T4ER, if you're saving about $20k-$25k/yr on a $75k income, that's pretty good, even more so if you have rent and other such living expenses. Certainly higher than average but necessary if ER is in your plans.

I'm on side with keeping the vacations. They form a big part of the memories we cherish. Life is a journey, not a destination. No point in a frugal life that has no good times to remember.

Not sure what a CRA 'cough-up' is? We've had some fairly complex returns over the years, and money owing both ways in the high 5-figures with no issues, almost instant these days with netfile and online banking.

I notice you've never mentioned your investments, which is fine, you know that a disciplined investment plan and the growth of you savings over time is probaly more important than the saving part.


----------



## Janus (Oct 23, 2013)

Holy cow, that's a lot for a watch. You sure know how to treat yourself... when I passed the CFA I bought a $150 special edition of Security Analysis!... and for the record I wish I'd done something way better than that, either buying something cool or doing a trip. Not judging, I don't care much about watches but whatever floats your boat.

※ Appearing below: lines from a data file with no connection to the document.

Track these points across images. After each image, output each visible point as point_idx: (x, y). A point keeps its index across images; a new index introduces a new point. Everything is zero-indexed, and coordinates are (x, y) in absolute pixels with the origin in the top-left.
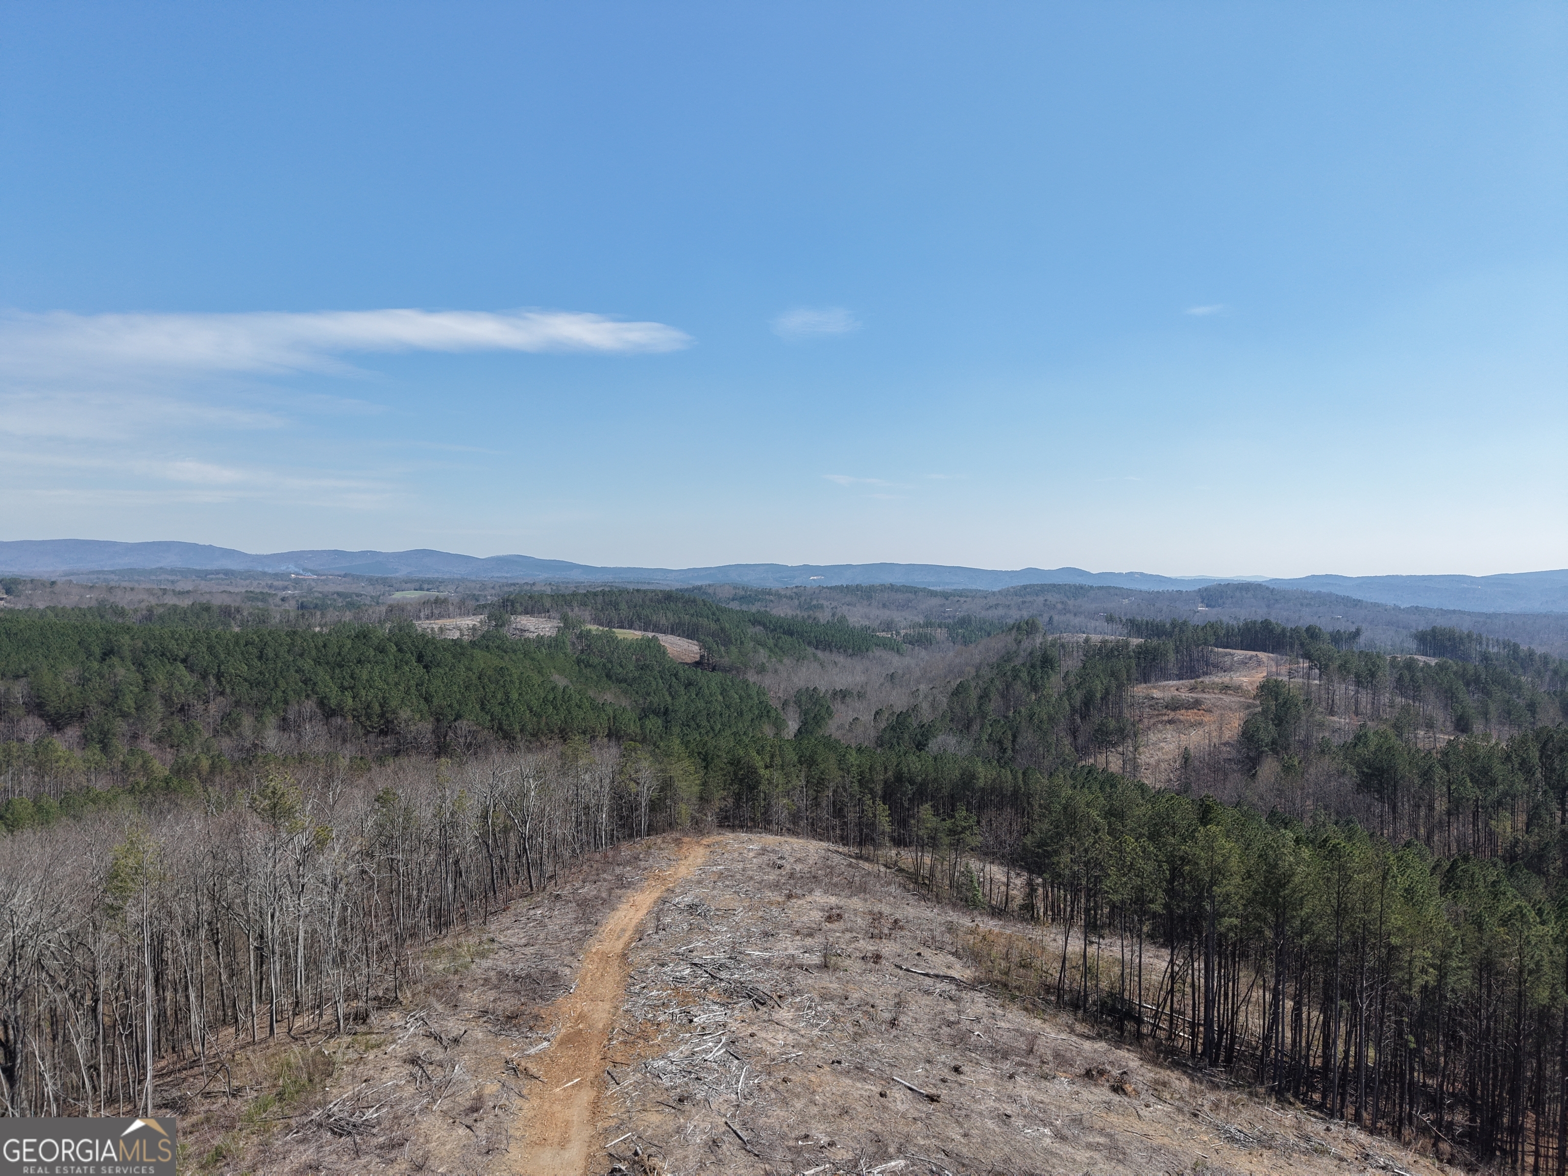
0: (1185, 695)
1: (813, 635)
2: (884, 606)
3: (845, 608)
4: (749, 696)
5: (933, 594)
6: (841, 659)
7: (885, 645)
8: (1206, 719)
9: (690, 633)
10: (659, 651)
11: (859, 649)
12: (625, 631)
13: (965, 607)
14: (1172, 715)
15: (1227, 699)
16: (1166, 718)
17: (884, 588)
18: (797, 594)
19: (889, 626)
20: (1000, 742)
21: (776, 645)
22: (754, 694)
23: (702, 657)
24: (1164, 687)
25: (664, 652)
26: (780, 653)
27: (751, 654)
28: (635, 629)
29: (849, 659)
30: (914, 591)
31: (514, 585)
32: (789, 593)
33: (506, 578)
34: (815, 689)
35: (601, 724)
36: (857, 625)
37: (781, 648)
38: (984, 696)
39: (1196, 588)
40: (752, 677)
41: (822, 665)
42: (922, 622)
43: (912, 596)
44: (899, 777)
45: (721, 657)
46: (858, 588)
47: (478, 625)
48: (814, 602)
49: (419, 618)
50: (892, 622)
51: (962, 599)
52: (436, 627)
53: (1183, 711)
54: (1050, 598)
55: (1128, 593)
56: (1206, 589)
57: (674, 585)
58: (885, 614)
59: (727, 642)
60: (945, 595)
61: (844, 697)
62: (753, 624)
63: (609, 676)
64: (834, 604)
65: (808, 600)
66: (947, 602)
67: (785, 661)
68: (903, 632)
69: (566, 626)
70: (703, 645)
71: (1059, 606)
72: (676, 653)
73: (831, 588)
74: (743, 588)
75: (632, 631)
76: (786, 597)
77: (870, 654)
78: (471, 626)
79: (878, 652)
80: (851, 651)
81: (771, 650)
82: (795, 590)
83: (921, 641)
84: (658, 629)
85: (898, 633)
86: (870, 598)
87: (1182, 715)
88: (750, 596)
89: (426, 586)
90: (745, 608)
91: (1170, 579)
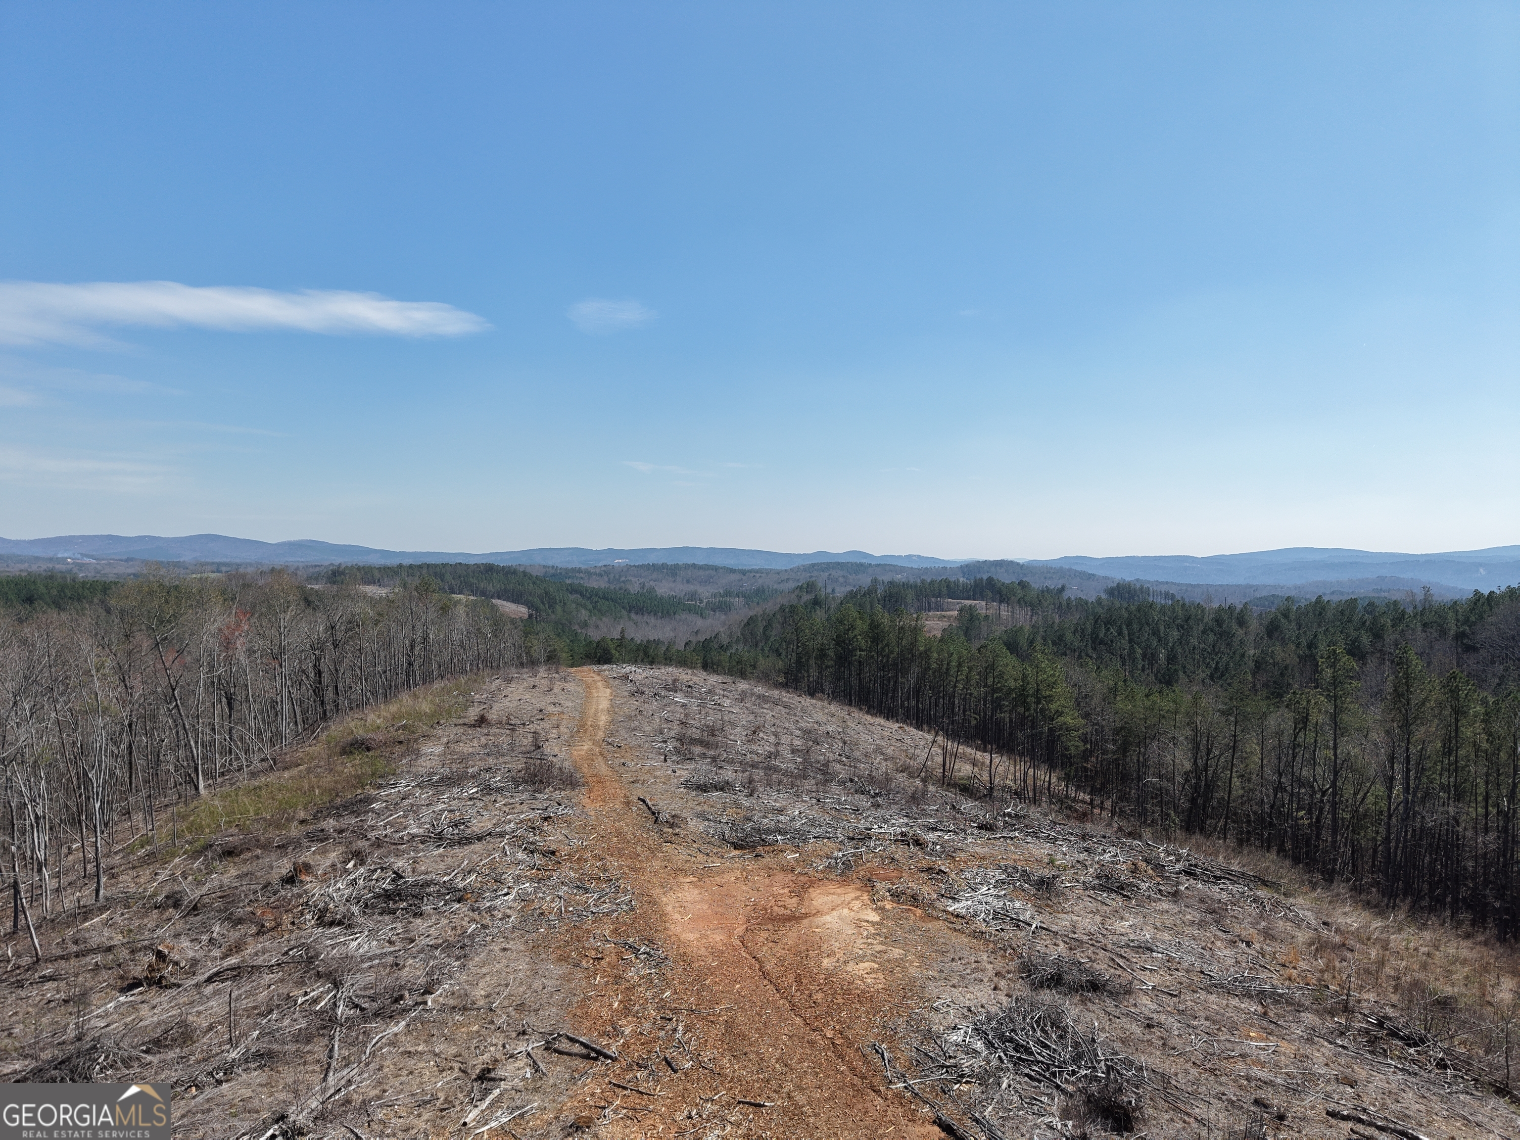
1: (626, 601)
2: (688, 582)
3: (651, 583)
5: (732, 571)
6: (652, 620)
7: (690, 610)
9: (515, 599)
11: (668, 612)
13: (760, 581)
17: (687, 567)
18: (607, 572)
19: (693, 596)
20: (777, 650)
21: (594, 608)
23: (530, 615)
25: (502, 611)
26: (599, 613)
27: (574, 613)
29: (659, 621)
30: (716, 569)
32: (598, 571)
33: (302, 562)
36: (664, 595)
37: (599, 611)
38: (768, 626)
39: (959, 565)
41: (636, 623)
42: (722, 592)
43: (713, 573)
45: (548, 615)
46: (664, 566)
48: (623, 579)
50: (696, 592)
51: (758, 575)
54: (833, 573)
55: (902, 569)
56: (967, 566)
58: (691, 588)
59: (552, 603)
60: (743, 572)
62: (571, 593)
64: (642, 580)
65: (617, 577)
66: (744, 578)
67: (604, 619)
68: (705, 601)
70: (530, 607)
71: (841, 580)
72: (508, 613)
73: (638, 566)
76: (595, 574)
77: (677, 616)
79: (684, 616)
80: (660, 614)
81: (590, 611)
82: (603, 569)
83: (722, 607)
84: (488, 595)
85: (701, 601)
86: (674, 575)
88: (561, 573)
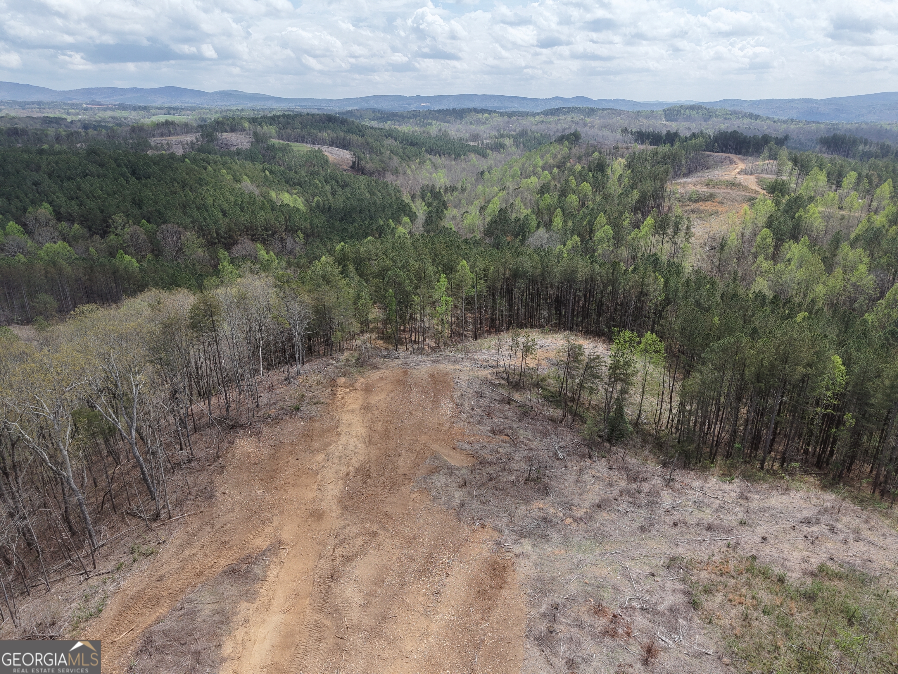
0: (702, 189)
1: (427, 144)
2: (471, 123)
3: (446, 125)
4: (389, 194)
5: (502, 115)
7: (475, 151)
8: (721, 209)
9: (345, 145)
10: (323, 159)
11: (459, 154)
12: (300, 144)
13: (522, 123)
14: (694, 206)
15: (734, 192)
16: (689, 208)
17: (469, 111)
18: (415, 116)
19: (476, 137)
21: (404, 153)
22: (392, 192)
23: (354, 163)
24: (684, 184)
25: (327, 161)
26: (407, 159)
27: (388, 161)
28: (307, 143)
29: (453, 162)
30: (490, 112)
31: (230, 110)
32: (409, 114)
33: (226, 106)
34: (433, 186)
35: (279, 222)
36: (456, 137)
37: (408, 156)
40: (389, 178)
41: (435, 167)
42: (496, 134)
43: (488, 116)
44: (516, 275)
45: (367, 162)
46: (454, 111)
47: (195, 141)
48: (426, 121)
49: (154, 136)
50: (477, 134)
51: (520, 118)
52: (164, 142)
53: (701, 203)
55: (619, 113)
57: (334, 110)
58: (473, 129)
59: (371, 150)
60: (509, 115)
61: (453, 191)
62: (387, 138)
63: (287, 182)
67: (411, 165)
68: (485, 142)
69: (258, 142)
70: (355, 154)
71: (581, 122)
72: (335, 161)
73: (436, 111)
74: (379, 112)
75: (304, 144)
76: (407, 117)
77: (466, 158)
78: (189, 142)
79: (470, 156)
80: (453, 156)
81: (401, 157)
82: (413, 112)
83: (497, 147)
84: (323, 143)
86: (461, 117)
87: (702, 206)
88: (384, 117)
89: (172, 112)
90: (381, 125)
91: (639, 103)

What are you planning to do with that fancy CFA? Too many of us in toronto means that we're often seen as a dime a dozen.


----------



## Time4earlyretirement (Feb 21, 2014)

OnlyMyOpinion said:


> T4ER, if you're saving about $20k-$25k/yr on a $75k income, that's pretty good, even more so if you have rent and other such living expenses. Certainly higher than average but necessary if ER is in your plans.
> 
> I'm on side with keeping the vacations. They form a big part of the memories we cherish. Life is a journey, not a destination. No point in a frugal life that has no good times to remember.
> 
> ...


Thank you and much appreciated. I am a strong proponent of living life. There was some miscommunication between my broker, myself, and the CRA that led to a double count of buy/sells during the year, resulting in a large but erroneous capital gain. My investments right now are somewhat in limbo, with about 50% in equities and 50% in cash, and obviously not very efficient. My entire RRSP through work is in a target date fund, which the MER is so heavily discounted that I don't really mind. The rest are in ETFs (built a Vanguard portfolio similar to VGRO ex-fixed income) and a 100% equity portfolio based on BlackRock's 3 smart-betas (Cdn, US, EAFE). The large cash holding shows my indecisiveness... some days I feel like I want to buy a condo, some days I feel like they are a complete rip off:bi_polo:



Janus said:


> Holy cow, that's a lot for a watch. You sure know how to treat yourself... when I passed the CFA I bought a $150 special edition of Security Analysis!... and for the record I wish I'd done something way better than that, either buying something cool or doing a trip. Not judging, I don't care much about watches but whatever floats your boat.
> 
> What are you planning to do with that fancy CFA? Too many of us in toronto means that we're often seen as a dime a dozen.


I've got experience both on the asset management side (think products, not equity research) and consulting (think pension plans and endowments/foundation structuring). I think I'm well positioned to push for a role with external facing/client relation responsibilities. While I agree that CFA charterholders are seen as a dime a dozen, I think having it now will helps with a certain "image" specific roles place bigger emphasis on.


----------



## Time4earlyretirement (Feb 21, 2014)

Time4earlyretirement said:


> *June 2018*
> 
> 2k tax return in limbo due to CRA cough-up; resolution estimated at 6-24 months...
> 
> ...



*September 2018*

Chequing: 11,300
TFSA: 40,000
RRSP: 20,500
SD-RSP: 37,000
Non Reg-RSP: 46,100

*Total: ~154,900*

Resolved the tax issue with the CRA, not much happened otherwise. 2018 updated mortgage pre-approval amount was cut by a quarter since last year :bi_polo:


----------



## Time4earlyretirement (Feb 21, 2014)

Time4earlyretirement said:


> *September 2018*
> 
> Chequing: 11,300
> TFSA: 40,000
> ...


*November 2018*

Chequing: 18,600
TFSA: 37,000
RRSP: 21,450
SD-RSP: 35,000
Non Reg-RSP: 43,100

*Total: ~155,150*

Tough quarter in the markets... NW moved sideways despite decent year end bonus. Saved a lot in October, blew most of November on a Europe trip :bi_polo:


----------